Do not treat publication and promotion as optional ceremony. They are the boundary between "I built something" and "the runtime can discover and serve it in the intended way."

Keep the identity flags consistent across ingest, validate, verify, publish, and promote. If the release, species, or assembly values drift, later failures can look like runtime bugs when they are really just identity mismatches.

What You Should See

  • a build root under artifacts/getting-started/tiny-build
  • a valid dataset root for release 110, species homo_sapiens, assembly GRCh38
  • derived artifact files under the build release path such as the manifest, QC outputs, and SQLite summary
  • a serving store under artifacts/getting-started/tiny-store containing published artifacts and catalog.json
flowchart LR
    OutputRoot[build root] --> DatasetRoot[dataset root]
    DatasetRoot --> Derived[derived artifacts]
    DatasetRoot --> Publish[dataset publish]
    Publish --> Catalog[catalog promote]
    Catalog --> Ready[Ready for server startup]
    Derived --> Publish

This expected-output diagram helps readers confirm the result shape, not only the command exit status.

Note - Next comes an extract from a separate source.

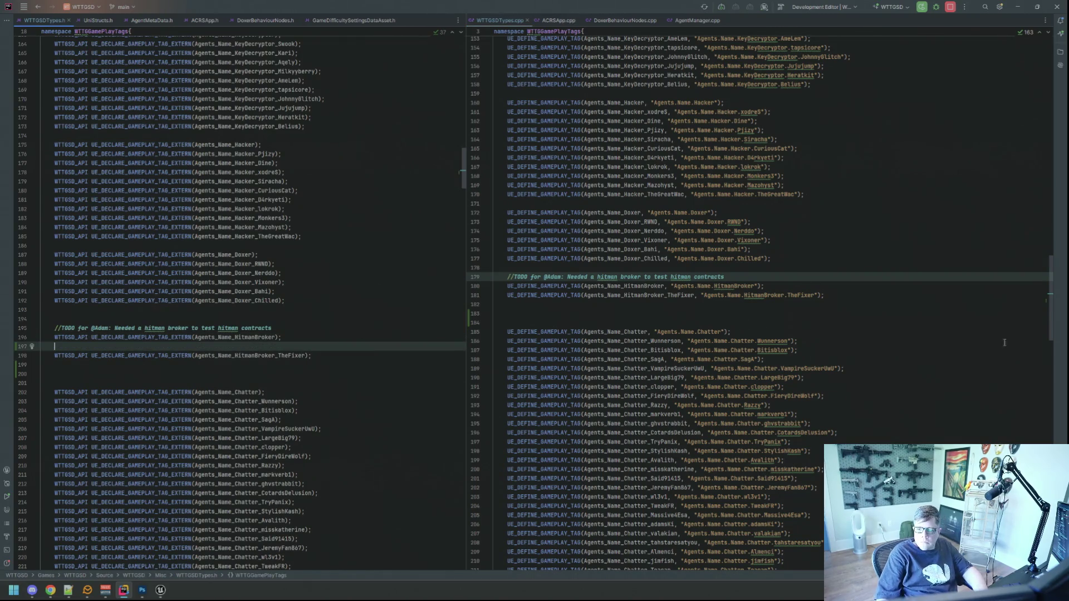
{"action": "key", "text": "alt+Tab"}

A successful first run should leave both a validated build root and a serving store ready for runtime startup.

If This Step Fails

  • confirm you are using the repository fixture paths exactly
  • confirm artifacts/getting-started/tiny-build and artifacts/getting-started/tiny-store are writable
  • re-run with --verbose or --trace for more detail
  • use the tiny fixture first before trying the realistic fixture
  • fix the first failing boundary before continuing; do not skip from ingest failure straight to server startup

What This Step Proves

  • the committed fixture set is valid for the documented ingest path
  • Atlas can build and verify a sample dataset root locally
  • publication and catalog promotion create discoverable serving state

Purpose

This page explains the Atlas material for load a sample dataset and points readers to the canonical checked-in workflow or boundary for this topic.

Stability

This page is part of the canonical Atlas docs spine. Keep it aligned with the current repository behavior and adjacent contract pages.